Bachmann As President is Bad For Women

Impact

Representative Michele Bachmann (R-Minn.) tore down former Governor Tim Pawlenty while reaffirming her good old-fashioned values in an Iowa debate that I am not soon going to forget. I find myself wondering, as a feminist, why a woman would support political and social positions that encourage the hardening of gender roles and prohibit her from making her own choices. As a feminist, though, and as a person, I’ve spent years waiting for a woman to inhabit the White House. Bachmann appears to be my next best hope – but as Republicans battle it out, I will not be crossing party lines to support her. Feminists who want to see a woman in the White House do not have to support this woman because Bachmann would do — and has already done — more to hurt women’s progress than to advance it.

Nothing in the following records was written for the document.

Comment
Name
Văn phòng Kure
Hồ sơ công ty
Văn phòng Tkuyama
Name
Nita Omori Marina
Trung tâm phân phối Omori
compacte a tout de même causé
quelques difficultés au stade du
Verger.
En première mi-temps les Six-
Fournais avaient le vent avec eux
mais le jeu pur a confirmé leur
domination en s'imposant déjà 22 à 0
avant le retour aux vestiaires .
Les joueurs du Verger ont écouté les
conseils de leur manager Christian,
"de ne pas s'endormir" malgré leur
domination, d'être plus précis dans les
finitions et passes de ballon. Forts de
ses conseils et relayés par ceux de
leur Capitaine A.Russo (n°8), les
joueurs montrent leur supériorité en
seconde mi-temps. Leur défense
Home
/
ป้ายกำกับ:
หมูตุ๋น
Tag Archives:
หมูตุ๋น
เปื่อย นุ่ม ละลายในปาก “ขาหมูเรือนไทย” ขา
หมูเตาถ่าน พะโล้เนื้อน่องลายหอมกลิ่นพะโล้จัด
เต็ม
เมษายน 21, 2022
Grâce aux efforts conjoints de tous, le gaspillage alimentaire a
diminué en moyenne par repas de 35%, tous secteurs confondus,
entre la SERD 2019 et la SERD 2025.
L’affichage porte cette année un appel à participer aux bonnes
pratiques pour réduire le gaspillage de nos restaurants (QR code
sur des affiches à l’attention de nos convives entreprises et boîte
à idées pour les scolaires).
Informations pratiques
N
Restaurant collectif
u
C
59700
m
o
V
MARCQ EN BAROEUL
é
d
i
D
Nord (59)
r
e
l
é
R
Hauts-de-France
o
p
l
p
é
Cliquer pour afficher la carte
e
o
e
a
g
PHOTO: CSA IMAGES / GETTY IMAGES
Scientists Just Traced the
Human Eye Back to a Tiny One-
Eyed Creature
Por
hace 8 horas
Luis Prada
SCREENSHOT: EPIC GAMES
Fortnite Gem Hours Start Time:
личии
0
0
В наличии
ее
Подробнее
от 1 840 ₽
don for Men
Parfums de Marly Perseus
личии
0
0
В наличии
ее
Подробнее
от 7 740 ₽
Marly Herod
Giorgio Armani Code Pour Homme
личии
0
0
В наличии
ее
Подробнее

Bachmann is no stranger to the gender roles that tell women to be subservient to the men around them – apparently, she lives by this creed. In 2006, Bachmann said that she went to study tax law because her husband told her to (she also says that God told her to run for Congress, but at best, that’s holy, and at worst, it is an internal urge, so that doesn’t bother me). Regardless of whether Bachmann actually wanted to study tax law, by espousing the position that women should “be submissive to your husbands,” Bachmann is mainstreaming an overtly sexist concept. When she tried to clarify during the Iowa the debate, she said that “I respect my husband ... and he respects me as his wife.” Rather than cast away her position, Bachmann simply reaffirms that she and her husband live by and respect the traditional roles of “husband” and “wife”— even if that apparently means that she has to do what he says. Would it be nice to have a woman in the White House? Absolutely. But not at the cost of the political acceptance of female subservience.

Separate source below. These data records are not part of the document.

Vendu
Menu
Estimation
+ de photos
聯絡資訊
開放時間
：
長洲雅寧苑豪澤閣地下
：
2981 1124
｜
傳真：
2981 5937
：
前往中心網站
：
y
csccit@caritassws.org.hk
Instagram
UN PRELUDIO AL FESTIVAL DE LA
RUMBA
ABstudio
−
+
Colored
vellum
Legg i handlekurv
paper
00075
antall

There’s so much more I could add — how Bachmann signed a petition pledging to criminalize pornography, or how she has used her barely-true foster care story to suggest that adoption is always an option. The Bachmanns aren’t just against marriage equality — they’re against the concept of anyone being gay at all (and if you haven’t heard Dr. Marcus Bachmann actually say those words, take a listen). Bachmann really believes that legislating sexuality is a moral obligation, and that is definitely not good for women who want to make choices about their own bodies.

Women and men who identify as feminists may struggle with a candidacy like Representative Bachmann's and with Michele Bachmann herself. On one hand, I’m thrilled to see that there are powerful Republican women in office and running for office, and that women can genuinely pick political ideologies by which to stand. But on the other, I’m horrified that we might have a president – and a woman president, no less – who would choose ideologies that put women firmly back in our place in a male-dominated patriarchy.

Seeing a woman in the White House is a dream I’ve had for as long as I can remember. But for people who call themselves feminists, and any others who share our dream, supporting Bachmann is short-sighted. Sure, we’d have a woman in the White House – but by supporting the submissiveness of women and the suppression of sexual choice, Bachmann would make sure she’s the last woman to ever get there.